Source document -
....................

Global Positioning System and Relativity

[Thomas2]

The Global Positioning System is nowadays considered as the prime example for the everyday importance of Relativity. It is claimed that without the relativistic corrections (which amount to 38 microseconds/day) the error in the determination of the position would accumulate quickly to values much larger then the observed accuracy.
However, in reality the positions are actually not obtained by comparing the time signal received from the satellite with the receiver time, but by observing the difference between the time signals obtained from a number of different satellites (see http://en.wikipedia.org/wiki/Global_positioning_system for details).

Consider for simplicity a one dimensional problem where the receiver is located somewhere on the line connecting the two transmitters. In this case the signal from transmitter 1 reaches the reveiver at time

t1=t0+x1/c

and the signal from transmitter 2 reaches the receiver at time

t2=t0+x2/c ,

where t0 is the time the signal is being sent out (assuming both transmitter clocks are synchronized), x1 is the distance of the receiver from transmitter 1, x2 the distance of the receiver from transmitter2, and c the speed of light.
Now if one subtracts the two equations one gets

x1-x2=c*[t1-t2].

One knows therefore the position of the receiver just by comparing the time signals from the two transmitters (the receiver clock is completely irrelevant).
If one assumes now that the transmitter clocks are running fast or slow by a relative factor (1+e), one has instead:

x1-x2=c*[(1+e)*t1 -(1+e)*t2] = c*(1+e)*(t1-t2)

which means that the position will simply be wrong by a relative factor e, but there is obviously no accumulation as the transmitter clocks run at the same rate relatively to each other.

Now the quoted value of 38 microseconds/day due to relativity (allegedly) corresponds to e=4.4*10^-10. As the satellites are at a distance of around 20000 km (=2*10^9 cm), the positional error due to relativity should actually only be 4.4*10^-10 * 2*10^9 cm = 0.8cm! This is even much less than the presently claimed accuracy of the GPS of a few meters, so the Relativity effect should actually not be relevant at all!

 

[russ_watters]

Question: How do you know the clocks are synchronized?

 

[Nereid]

Q2: Is the '38 microseconds/day' correction the only place where Relativity enters the whole GPS system? IOW, if the GPS system were designed using only Newtonian physics, would all aspects be the same as the GPS system we actually have, except for that one correction?

 

[yogi]

In GPS all clocks are preset relative to the non-rotating Earth centered reference system. We use the transforms that were derived by Lorentz and later by Einstein to preset the clock rate due to the relative velocity between the non rotating Earth centered system and the satellite velocity, and we use GR to calculate the rate of offset due to the difference in gravitational potential between the Earth clock and the clock aboard the satellite(s) prior to launch. Once these factors are determined there are only minor corrections that are transmitted to update the sateelite clocks to account for slight differences in altitude etc. Although GPS relies upon the clock rate transforms, it is non-the-less a preferred reference system. This does not mean that the offsets cannot be calculated via traditional SR, but the synchronization is conceptually simplier if the Earth is taken as a preferred reference frame and all offsets are referenced thereto.

....................

Task instructions -
A – From the GPS and relativity discussion, copy the passage between "and the signal" and "speed of light.", inclusive.
B – Continue the GPS and relativity discussion from the point where it stops.
The lines that come next have no connection to the GPS and relativity discussion.

....................

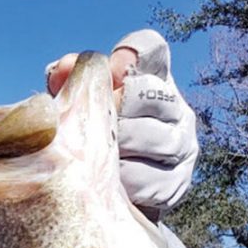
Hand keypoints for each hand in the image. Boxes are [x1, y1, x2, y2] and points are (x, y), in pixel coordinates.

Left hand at [45, 29, 197, 217]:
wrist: (103, 200)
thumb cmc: (86, 140)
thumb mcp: (73, 108)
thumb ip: (66, 83)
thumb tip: (65, 66)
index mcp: (150, 78)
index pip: (149, 47)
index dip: (130, 54)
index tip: (109, 70)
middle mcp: (176, 107)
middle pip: (148, 94)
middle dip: (112, 110)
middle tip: (89, 127)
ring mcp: (182, 145)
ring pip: (151, 138)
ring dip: (116, 149)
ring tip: (92, 158)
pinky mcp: (178, 182)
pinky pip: (151, 179)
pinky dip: (124, 183)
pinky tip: (105, 185)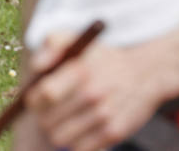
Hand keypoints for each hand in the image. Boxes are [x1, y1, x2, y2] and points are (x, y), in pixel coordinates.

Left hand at [24, 33, 165, 150]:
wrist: (145, 72)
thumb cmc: (100, 57)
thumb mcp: (75, 38)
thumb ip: (51, 45)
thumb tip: (37, 67)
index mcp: (80, 70)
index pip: (46, 94)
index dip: (34, 99)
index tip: (35, 98)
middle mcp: (93, 94)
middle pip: (48, 121)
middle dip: (42, 116)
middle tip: (49, 109)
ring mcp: (105, 116)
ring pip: (59, 138)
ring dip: (56, 130)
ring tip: (64, 118)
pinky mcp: (115, 133)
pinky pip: (79, 148)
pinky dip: (75, 141)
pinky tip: (81, 126)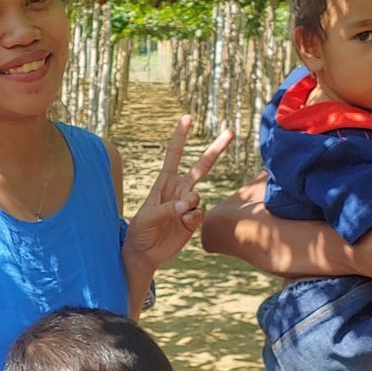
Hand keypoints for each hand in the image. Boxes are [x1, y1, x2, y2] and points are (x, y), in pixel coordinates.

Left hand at [123, 116, 233, 273]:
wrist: (145, 252)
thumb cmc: (140, 231)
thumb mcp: (147, 217)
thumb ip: (167, 209)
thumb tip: (188, 206)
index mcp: (164, 182)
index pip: (174, 155)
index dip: (180, 137)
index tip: (187, 118)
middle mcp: (179, 189)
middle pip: (201, 166)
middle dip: (216, 149)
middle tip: (230, 132)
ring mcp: (188, 204)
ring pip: (197, 195)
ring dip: (189, 203)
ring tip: (177, 214)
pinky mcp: (194, 220)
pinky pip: (200, 213)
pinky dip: (193, 218)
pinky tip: (183, 224)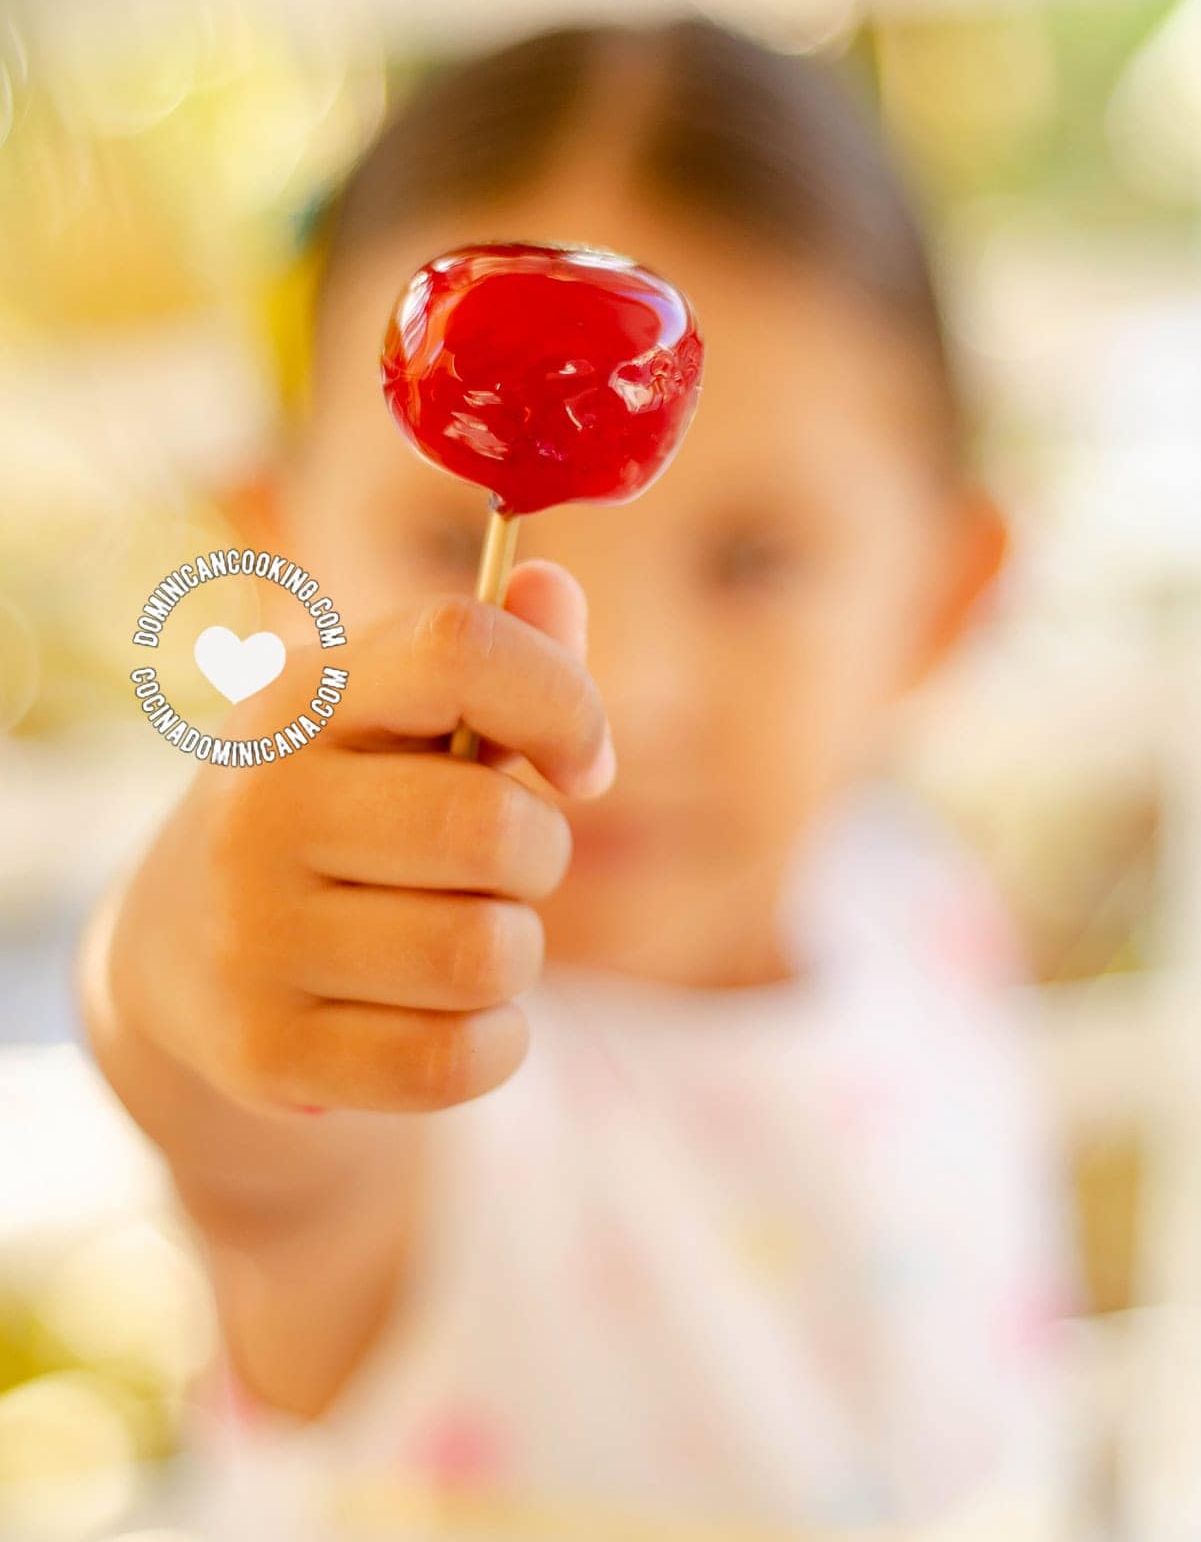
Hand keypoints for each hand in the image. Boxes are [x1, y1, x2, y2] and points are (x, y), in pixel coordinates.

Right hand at [104, 560, 613, 1117]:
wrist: (180, 950)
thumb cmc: (338, 809)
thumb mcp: (392, 719)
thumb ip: (493, 655)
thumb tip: (555, 586)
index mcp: (301, 700)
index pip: (457, 648)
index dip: (561, 699)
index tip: (583, 762)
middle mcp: (258, 807)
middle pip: (491, 827)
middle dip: (538, 856)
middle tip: (504, 869)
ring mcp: (249, 934)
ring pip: (485, 953)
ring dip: (515, 953)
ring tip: (466, 938)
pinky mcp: (263, 1050)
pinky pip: (453, 1062)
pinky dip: (494, 1043)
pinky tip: (460, 1015)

....................

Answers to the tasks -
A –
and the signal from transmitter 2 reaches the receiver at time

t2=t0+x2/c ,

where t0 is the time the signal is being sent out (assuming both transmitter clocks are synchronized), x1 is the distance of the receiver from transmitter 1, x2 the distance of the receiver from transmitter2, and c the speed of light.

B –
 

[Thomas2]

Question: How do you know the clocks are synchronized?

a) you make sure that you use identical clocks (i.e. clocks running at exactly the same rate)
b) you start both clocks at the same moment

As shown above, condition b) is actually not necessary for determining the position as only time differences are important.

 

[Thomas2]

In GPS all clocks are preset relative to the non-rotating Earth centered reference system. We use the transforms that were derived by Lorentz and later by Einstein to preset the clock rate due to the relative velocity between the non rotating Earth centered system and the satellite velocity, and we use GR to calculate the rate of offset due to the difference in gravitational potential between the Earth clock and the clock aboard the satellite(s) prior to launch. Once these factors are determined there are only minor corrections that are transmitted to update the sateelite clocks to account for slight differences in altitude etc.

This would be a further question of mine. Why is the basic relativistic correction actually physically applied by adjusting the satellite clocks pre-launch? As shown above, the correction could also simply be done by applying a constant factor to the positions when calculating the latter in the receiver. The amount of code that needs to be added to the already existing receiver software should therefore be completely negligible because of the multitude of corrections applied already. This wouldn't even have to be a fixed correction but could be made variable according to the relevant parameters which could be transmitted from the satellites together with the time signal.

 

[Alkatran]

The satellites don't tick at the same rate, depending on their orbit.

 

[Thomas2]

The satellites don't tick at the same rate, depending on their orbit.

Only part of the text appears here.